На носу. Заметил, что цепь правой якорной лебедки ободрана, тогда как голубая краска левой нетронута. Все дело в том, что пароход почти всегда пристает носом против течения, стало быть — левым бортом, а большинство крупных волжских пристаней на правом берегу. (Исключение, когда низовой ветер столь силен, что гонит верхние слои воды против течения, и тогда чалятся правым бортом.)
Старик чуваш в пролете нижней палубы. Черно-седая узкая борода из гладкого сухого лица, черные без седины волосы. Оказалось, 1904 года рождения. Ездил к сыну в Волгоградскую область, в совхоз рядом с городом Волжским. Сын был женат на русской, которая ему изменяла, теперь женился на чувашке. Сам был на фронте, в Берлине. Имеет четверых детей. Говорит о том, что не надо разным нациям жениться, а только между собой. Будет переезжать к сыну.
Ресторан. Бюст Калинина. Доска с надписью: “Здесь в 1919 году работал великий русский летчик нашего времени Валерий Павлович Чкалов”. Люстры. Полукруглая дверь. Не кормят: смена. В пустом ресторане завел разговор. Две официантки, Надя и Наташа. Горьковские, как и вся команда. И они, и нижняя буфетчица, к которой я уже наведался, как будто ждали — рассыпались разговором о том, как их плохо снабжают.
Вечером пытался разговорить старпома, но он — важный.
Курсанты из Вольска и ребята-марийцы, провалившиеся на экзаменах в это же училище тыла. Я угощал их вином. Все — скромные.

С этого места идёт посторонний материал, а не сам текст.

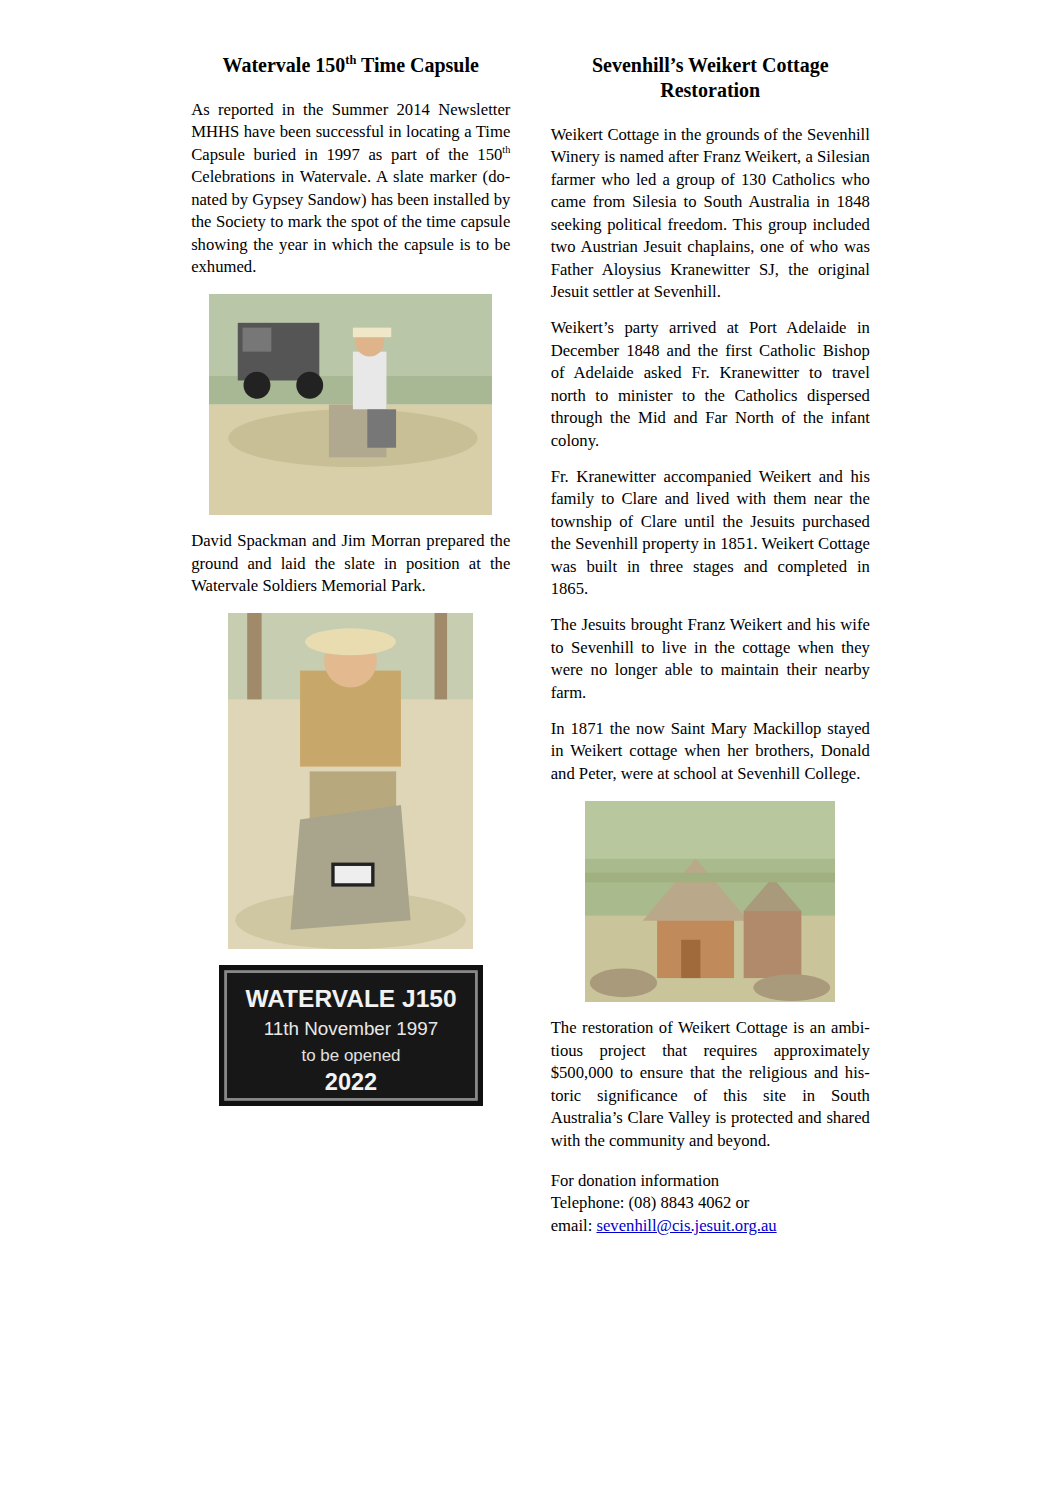Watervale 150th Time Capsule
As reported in the Summer 2014 Newsletter MHHS have been successful in locating a Time Capsule buried in 1997 as part of the 150th Celebrations in Watervale. A slate marker (donated by Gypsey Sandow) has been installed by the Society to mark the spot of the time capsule showing the year in which the capsule is to be exhumed.
David Spackman and Jim Morran prepared the ground and laid the slate in position at the Watervale Soldiers Memorial Park.
Sevenhill’s Weikert Cottage
Restoration
Weikert Cottage in the grounds of the Sevenhill Winery is named after Franz Weikert, a Silesian farmer who led a group of 130 Catholics who came from Silesia to South Australia in 1848 seeking political freedom. This group included two Austrian Jesuit chaplains, one of who was Father Aloysius Kranewitter SJ, the original Jesuit settler at Sevenhill.
Weikert’s party arrived at Port Adelaide in December 1848 and the first Catholic Bishop of Adelaide asked Fr. Kranewitter to travel north to minister to the Catholics dispersed through the Mid and Far North of the infant colony.
Fr. Kranewitter accompanied Weikert and his family to Clare and lived with them near the township of Clare until the Jesuits purchased the Sevenhill property in 1851. Weikert Cottage was built in three stages and completed in 1865.
The Jesuits brought Franz Weikert and his wife to Sevenhill to live in the cottage when they were no longer able to maintain their nearby farm.
In 1871 the now Saint Mary Mackillop stayed in Weikert cottage when her brothers, Donald and Peter, were at school at Sevenhill College.
The restoration of Weikert Cottage is an ambitious project that requires approximately $500,000 to ensure that the religious and historic significance of this site in South Australia’s Clare Valley is protected and shared with the community and beyond.
For donation information
Telephone: (08) 8843 4062 or
email: sevenhill@cis.jesuit.org.au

Прикуривая, обжег ладонь и пошел в машину, чтобы капнули маслом. Дежурил машинист Саша, белобрысый парень. Он с готовностью стал рассказывать о машинах, с гордостью за паровые, которые могут обогнать дизеля. Сказал, что понимающие люди, интеллигенция, каждый год от Горького до Астрахани плывут на старых пароходах. Я ходил с ним по пупырчатому стальному полу, меж множества труб, масленок, узких лесенок, крашенного суриком поддона и литой чугунной станины. Он сказал мне, что пароход готовят к списыванию. Уже списали “Суворов” и другие.
В кочегарке гул и жар. Бьют пламенем форсунки, и когда заглядываешь в топки — там нежно раскаленная пещера, осыпающаяся слабыми розовыми искрами.
Позвал Сашу, и он пошел (с опаской). На корме выпили с ним бутылку сухого в черной непроглядной ночи.